To do: Reproduce all of the entries character for character, while leaving out any pictures they contain.

[Dataset entries]
__________

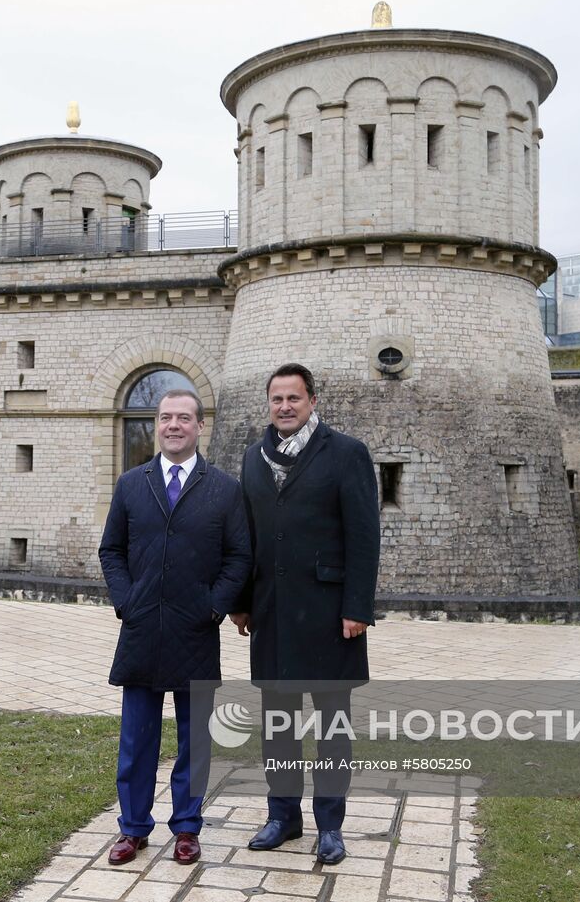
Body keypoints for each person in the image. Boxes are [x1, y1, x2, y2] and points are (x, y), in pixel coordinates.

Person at [231, 363, 380, 865]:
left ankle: (330, 825)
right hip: (271, 615)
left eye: (294, 398)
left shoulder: (346, 454)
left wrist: (357, 606)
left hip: (329, 614)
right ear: (268, 403)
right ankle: (282, 816)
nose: (285, 407)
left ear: (313, 400)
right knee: (279, 725)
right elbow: (246, 536)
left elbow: (364, 536)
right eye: (277, 399)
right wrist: (242, 602)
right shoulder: (253, 458)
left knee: (332, 726)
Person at [99, 389, 253, 866]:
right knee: (137, 740)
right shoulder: (130, 484)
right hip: (142, 630)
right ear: (158, 423)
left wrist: (213, 607)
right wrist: (127, 601)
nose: (173, 425)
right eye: (165, 417)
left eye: (183, 418)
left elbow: (239, 556)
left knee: (195, 742)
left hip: (195, 631)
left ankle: (187, 828)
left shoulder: (224, 489)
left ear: (199, 426)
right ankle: (133, 828)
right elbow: (112, 551)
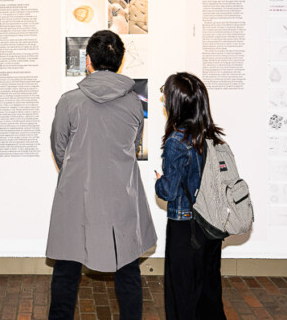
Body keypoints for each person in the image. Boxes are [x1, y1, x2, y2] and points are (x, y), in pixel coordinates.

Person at [46, 30, 157, 320]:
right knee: (128, 271)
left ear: (88, 61)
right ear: (119, 62)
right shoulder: (135, 103)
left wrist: (78, 169)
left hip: (76, 195)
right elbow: (134, 147)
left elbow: (59, 148)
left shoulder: (70, 101)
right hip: (120, 195)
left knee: (66, 272)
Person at [155, 72, 226, 320]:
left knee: (181, 296)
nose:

__________

Exercise result:
Body keypoints for each person in the image. Boxes are [x1, y1, x2, y2] and points are (x, y), in pixel coordinates.

Person at [231, 363, 380, 865]:
left ankle: (330, 825)
right hip: (271, 615)
left eye: (294, 398)
left shoulder: (346, 454)
left wrist: (357, 606)
left hip: (329, 614)
right ear: (268, 403)
right ankle: (282, 816)
nose: (285, 407)
left ear: (313, 400)
right knee: (279, 725)
right elbow: (246, 536)
left elbow: (364, 536)
right eye: (277, 399)
right wrist: (242, 602)
right shoulder: (253, 458)
left knee: (332, 726)
Person at [99, 389, 253, 866]:
right knee: (137, 740)
right shoulder: (130, 484)
right hip: (142, 630)
right ear: (158, 423)
left wrist: (213, 607)
right wrist: (127, 601)
nose: (173, 425)
right eye: (165, 417)
left eye: (183, 418)
left elbow: (239, 556)
left knee: (195, 742)
left hip: (195, 631)
left ankle: (187, 828)
left shoulder: (224, 489)
left ear: (199, 426)
right ankle: (133, 828)
right elbow: (112, 551)
Body keypoints for each person in the image. Boxes are [x1, y1, x2, y2] and points are (x, y), in pixel coordinates.

Person at [46, 30, 157, 320]:
right knee: (128, 271)
left ear: (88, 61)
right ear: (119, 62)
right shoulder: (135, 103)
left wrist: (78, 169)
left hip: (76, 195)
right elbow: (134, 147)
left elbow: (59, 148)
left shoulder: (70, 101)
right hip: (120, 195)
left knee: (66, 272)
Person at [155, 72, 226, 320]:
left knee: (181, 296)
nose:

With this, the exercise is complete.